ASSIGNMENT
Using the entries that follow, write out the line containing "right back paw: (162, 217)", the line containing "nose: (281, 99)", and every line between them, exactly and nothing else.

DATA FOR REVIEW
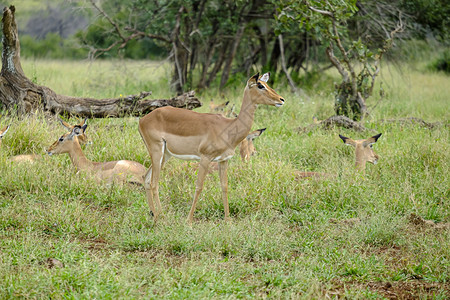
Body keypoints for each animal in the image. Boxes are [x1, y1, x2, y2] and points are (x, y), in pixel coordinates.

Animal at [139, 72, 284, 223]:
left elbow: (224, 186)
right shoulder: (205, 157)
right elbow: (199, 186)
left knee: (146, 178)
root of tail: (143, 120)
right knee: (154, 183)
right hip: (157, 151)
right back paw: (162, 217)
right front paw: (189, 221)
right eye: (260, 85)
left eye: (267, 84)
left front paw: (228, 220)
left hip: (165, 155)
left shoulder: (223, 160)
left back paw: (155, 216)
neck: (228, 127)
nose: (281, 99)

--

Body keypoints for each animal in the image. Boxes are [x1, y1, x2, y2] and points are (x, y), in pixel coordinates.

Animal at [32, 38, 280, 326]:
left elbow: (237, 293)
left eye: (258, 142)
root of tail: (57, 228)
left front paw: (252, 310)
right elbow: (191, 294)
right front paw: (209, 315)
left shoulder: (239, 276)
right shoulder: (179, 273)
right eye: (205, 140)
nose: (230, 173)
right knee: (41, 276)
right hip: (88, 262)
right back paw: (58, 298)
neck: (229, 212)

...

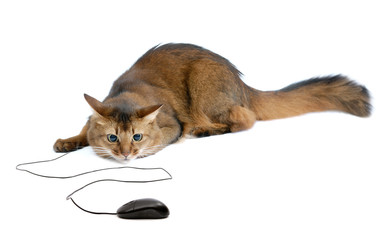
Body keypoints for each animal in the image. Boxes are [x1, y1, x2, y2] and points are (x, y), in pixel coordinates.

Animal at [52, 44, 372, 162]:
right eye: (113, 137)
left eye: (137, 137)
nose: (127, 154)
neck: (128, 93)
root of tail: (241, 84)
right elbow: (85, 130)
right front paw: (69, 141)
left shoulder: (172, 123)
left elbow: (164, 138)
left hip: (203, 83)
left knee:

PROBLEM SOLUTION
right back paw: (162, 217)
right front paw: (189, 221)
right eye: (260, 85)
left eye: (267, 84)
left front paw: (228, 220)
left hip: (165, 155)
left shoulder: (223, 160)
left back paw: (155, 216)
neck: (228, 127)
nose: (281, 99)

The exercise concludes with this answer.